An American problem with a racial twist
According to the Small Arms Survey of 2017, “there are more than 1 billion firearms in the world, the vast majority of which are in civilian hands.” For every 100 U.S. citizens, there are approximately 120.5 firearms. The next closest country is Yemen, which has 52.8 firearms for every 100 citizens. For every 100 citizens of other nations such as Indonesia, Japan and Malawi, there is just one firearm.
With the United States having such a large percentage of firearms, it also has 18 times the number of gun-related deaths than the average rate of other countries, including 22 times more than the European Union rate and 23 times more that the Australian rate.
Given what DeCamp discovered regarding the effect that having positive relationships has on violence, it is no wonder that a country shaped by hierarchies of sex and race would include a racial component to its coverage of these stories.

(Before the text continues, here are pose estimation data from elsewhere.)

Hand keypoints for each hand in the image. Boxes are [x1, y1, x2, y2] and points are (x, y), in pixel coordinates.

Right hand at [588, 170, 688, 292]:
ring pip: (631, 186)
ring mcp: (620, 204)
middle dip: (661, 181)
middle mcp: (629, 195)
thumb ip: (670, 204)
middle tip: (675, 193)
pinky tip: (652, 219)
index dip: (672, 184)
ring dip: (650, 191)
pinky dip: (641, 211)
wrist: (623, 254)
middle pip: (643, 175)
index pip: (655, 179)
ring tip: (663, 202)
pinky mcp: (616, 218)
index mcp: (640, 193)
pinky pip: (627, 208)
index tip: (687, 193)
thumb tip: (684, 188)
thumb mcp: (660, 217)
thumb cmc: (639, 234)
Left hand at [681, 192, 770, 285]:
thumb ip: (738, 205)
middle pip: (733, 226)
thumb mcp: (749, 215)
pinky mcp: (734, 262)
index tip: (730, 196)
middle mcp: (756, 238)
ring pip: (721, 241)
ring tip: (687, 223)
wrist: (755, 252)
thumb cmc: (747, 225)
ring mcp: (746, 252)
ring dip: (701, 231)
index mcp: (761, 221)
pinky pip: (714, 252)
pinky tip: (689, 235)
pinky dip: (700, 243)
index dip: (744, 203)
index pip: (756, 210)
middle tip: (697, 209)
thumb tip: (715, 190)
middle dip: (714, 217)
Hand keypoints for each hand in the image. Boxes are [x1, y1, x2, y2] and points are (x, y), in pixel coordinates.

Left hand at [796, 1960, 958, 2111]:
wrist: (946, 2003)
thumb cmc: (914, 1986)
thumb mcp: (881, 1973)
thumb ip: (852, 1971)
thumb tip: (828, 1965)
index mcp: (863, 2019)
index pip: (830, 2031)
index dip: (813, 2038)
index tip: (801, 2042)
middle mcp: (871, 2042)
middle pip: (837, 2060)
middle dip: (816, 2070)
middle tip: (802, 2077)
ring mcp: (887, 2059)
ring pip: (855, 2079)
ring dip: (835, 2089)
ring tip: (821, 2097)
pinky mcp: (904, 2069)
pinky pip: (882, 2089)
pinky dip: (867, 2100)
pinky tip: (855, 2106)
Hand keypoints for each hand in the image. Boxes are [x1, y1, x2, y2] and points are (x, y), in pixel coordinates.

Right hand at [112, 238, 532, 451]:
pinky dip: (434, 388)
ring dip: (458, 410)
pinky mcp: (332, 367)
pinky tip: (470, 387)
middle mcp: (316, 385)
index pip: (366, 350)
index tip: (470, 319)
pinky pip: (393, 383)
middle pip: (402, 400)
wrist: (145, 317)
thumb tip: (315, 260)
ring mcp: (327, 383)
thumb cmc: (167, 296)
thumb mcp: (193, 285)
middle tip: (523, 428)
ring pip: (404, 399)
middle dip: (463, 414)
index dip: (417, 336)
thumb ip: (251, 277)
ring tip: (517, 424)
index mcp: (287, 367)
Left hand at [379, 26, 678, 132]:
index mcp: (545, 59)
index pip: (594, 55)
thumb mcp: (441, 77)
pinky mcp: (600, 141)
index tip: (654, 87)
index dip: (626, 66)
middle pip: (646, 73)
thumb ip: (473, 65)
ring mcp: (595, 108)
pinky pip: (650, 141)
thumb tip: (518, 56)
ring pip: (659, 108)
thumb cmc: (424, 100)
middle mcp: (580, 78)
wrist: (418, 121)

“The media are far more likely to blame violent crimes of white people on video games than they are to blame violent crimes of Black people on video games.”
According to research led by psychological and brain sciences professor Patrick Markey and associate professor Erica Slotter of Villanova University, the media are far more likely to blame violent crimes of white people on video games than they are to blame violent crimes of Black people on video games.
In one of their studies that analyzed more than 200,000 news articles about mass shootings from 1978 to 2018, Markey and Slotter found U.S. media mentioned video games in stories about white shooters 8.5 times more than in stories about Black shooters.